* _Supplied information_:
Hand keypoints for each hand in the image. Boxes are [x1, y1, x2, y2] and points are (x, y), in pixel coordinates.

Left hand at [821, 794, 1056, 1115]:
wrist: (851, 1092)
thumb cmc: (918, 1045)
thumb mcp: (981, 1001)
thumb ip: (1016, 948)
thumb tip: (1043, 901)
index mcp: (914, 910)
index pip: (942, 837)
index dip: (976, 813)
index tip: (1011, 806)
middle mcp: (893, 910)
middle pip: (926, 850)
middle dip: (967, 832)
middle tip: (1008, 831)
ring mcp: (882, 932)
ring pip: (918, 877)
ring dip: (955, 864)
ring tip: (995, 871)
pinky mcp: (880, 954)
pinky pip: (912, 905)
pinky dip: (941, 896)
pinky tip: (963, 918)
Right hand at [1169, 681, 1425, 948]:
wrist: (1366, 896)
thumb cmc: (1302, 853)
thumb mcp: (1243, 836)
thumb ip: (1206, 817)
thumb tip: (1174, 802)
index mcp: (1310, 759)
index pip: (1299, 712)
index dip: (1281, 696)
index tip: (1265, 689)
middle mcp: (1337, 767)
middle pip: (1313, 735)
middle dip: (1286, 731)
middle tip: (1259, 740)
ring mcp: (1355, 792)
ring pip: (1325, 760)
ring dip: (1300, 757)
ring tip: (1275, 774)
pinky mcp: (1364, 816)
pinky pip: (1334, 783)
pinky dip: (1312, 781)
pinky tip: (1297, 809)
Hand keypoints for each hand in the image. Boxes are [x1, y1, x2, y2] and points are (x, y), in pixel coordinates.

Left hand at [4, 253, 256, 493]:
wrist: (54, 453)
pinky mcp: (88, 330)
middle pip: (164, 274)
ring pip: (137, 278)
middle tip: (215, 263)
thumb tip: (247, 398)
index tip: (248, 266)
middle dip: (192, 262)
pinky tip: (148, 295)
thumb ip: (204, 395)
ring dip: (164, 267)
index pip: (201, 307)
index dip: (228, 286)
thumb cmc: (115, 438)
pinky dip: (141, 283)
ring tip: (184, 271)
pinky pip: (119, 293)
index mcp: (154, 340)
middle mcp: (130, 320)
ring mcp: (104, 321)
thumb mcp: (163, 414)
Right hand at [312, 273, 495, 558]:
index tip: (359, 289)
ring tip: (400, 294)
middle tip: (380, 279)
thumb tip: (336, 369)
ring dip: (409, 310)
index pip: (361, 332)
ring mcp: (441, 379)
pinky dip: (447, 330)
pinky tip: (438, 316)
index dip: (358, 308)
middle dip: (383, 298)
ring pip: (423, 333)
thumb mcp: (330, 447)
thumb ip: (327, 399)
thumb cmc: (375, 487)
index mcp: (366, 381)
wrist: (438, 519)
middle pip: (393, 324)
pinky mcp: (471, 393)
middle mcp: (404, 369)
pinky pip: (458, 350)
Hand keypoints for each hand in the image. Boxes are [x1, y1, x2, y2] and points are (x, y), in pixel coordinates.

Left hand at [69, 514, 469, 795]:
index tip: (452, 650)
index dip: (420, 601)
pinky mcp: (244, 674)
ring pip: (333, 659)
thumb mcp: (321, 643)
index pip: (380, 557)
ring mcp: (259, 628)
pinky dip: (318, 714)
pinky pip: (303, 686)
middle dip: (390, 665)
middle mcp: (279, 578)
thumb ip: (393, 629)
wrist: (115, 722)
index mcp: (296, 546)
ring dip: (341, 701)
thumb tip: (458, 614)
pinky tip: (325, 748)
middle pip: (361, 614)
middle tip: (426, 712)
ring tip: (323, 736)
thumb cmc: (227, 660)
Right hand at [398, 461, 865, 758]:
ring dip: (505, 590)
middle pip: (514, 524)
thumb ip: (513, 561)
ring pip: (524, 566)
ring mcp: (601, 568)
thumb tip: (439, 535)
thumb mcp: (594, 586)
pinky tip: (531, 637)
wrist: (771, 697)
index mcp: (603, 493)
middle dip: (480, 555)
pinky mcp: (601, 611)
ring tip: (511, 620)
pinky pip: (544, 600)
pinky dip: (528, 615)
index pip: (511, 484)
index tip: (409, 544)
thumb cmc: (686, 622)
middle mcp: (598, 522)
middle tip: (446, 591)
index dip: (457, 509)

* _Exercise brief_: Go through the records above, find every line with the word "wrist", and list those lines.

* _Exercise solution_:
wrist: (851, 1092)
wrist: (1366, 896)
wrist: (54, 453)
wrist: (438, 519)
wrist: (115, 722)
wrist: (771, 697)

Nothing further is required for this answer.